The film opens with the couple returning from a film. A joke is made about how making love would be a nightmare for them now. Georges tells Anne how beautiful she looks. Life proceeds in its ordinary fashion, though there is no TV blaring in another room to fill the quiet.
They wake up together, eat breakfast together, takes walks together and genuinely enjoy one another's company. Each listens intently to what the other is saying. It's clear from the outset that what has held them so tightly together their whole lives is their deep friendship.
One morning, Anne can't speak to Georges. She simply stares into space blankly for several minutes before coming around. After that, it's a slow decline. First, the left half of her body is paralyzed. Then she has a stroke and is bed-ridden.
Through it all, Georges cares tenderly for Anne in a way you would only do for that person you love beyond yourself. It's as simple as that. How much easier to have her put into a hospital, where others could endure the humiliating moments of wetting herself and having to wear diapers and eat baby food. How easy it would be to leave her nightly moaning to others to soothe or ignore. But Georges doesn't. It has always been the two of them, and he isn't about to abandon her.
Half of it is Georges' duty as a husband and friend. But the other half is the more unbearable one — he can't let her go. He is holding onto her because his life is nothing without her. As we watch this play out, it becomes clear where it's headed. But that doesn't make it any less moving. Haneke keeps the conversations driving the film with little of his usual visual flourish. It's a film that will make you start thinking about the ones you love, and those you've lost.
But to be the one being cared for, and to watch the one you love have to take care of you, is probably even more painful. Georges faces down death with clarity. He and Anne lived long, fulfilling lives together.
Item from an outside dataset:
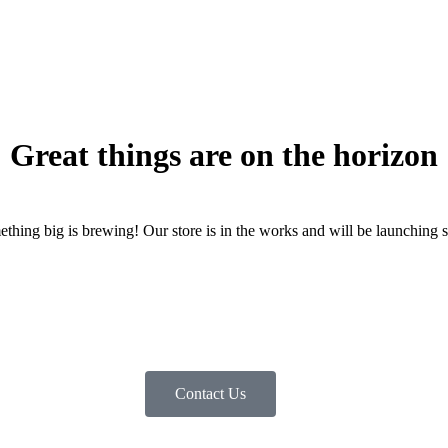
Great things are on the horizon
thing big is brewing! Our store is in the works and will be launching 
Contact Us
They were lucky that way — lucky to have found each other, lucky to have had that life to share, all those casual meaningless conversations that mean the world when they cease. "You are sometimes a monster," his wife says to him. "But you are kind."
"Amour" is a film about love and life and all of the tragedies and miracles we stumble upon while we're here. A great artist can permanently change the lens on your vision. Haneke has done that here. He has taken an all-embracing word and explained it plainly, brilliantly with the same delicate magic of capturing a wild thing that has flown through your window. You don't think you can do it, or that you should do it. But it doesn't take long for the answer to become wholly clear — when the time comes to take a fleeting moment of control over an unwieldy universe.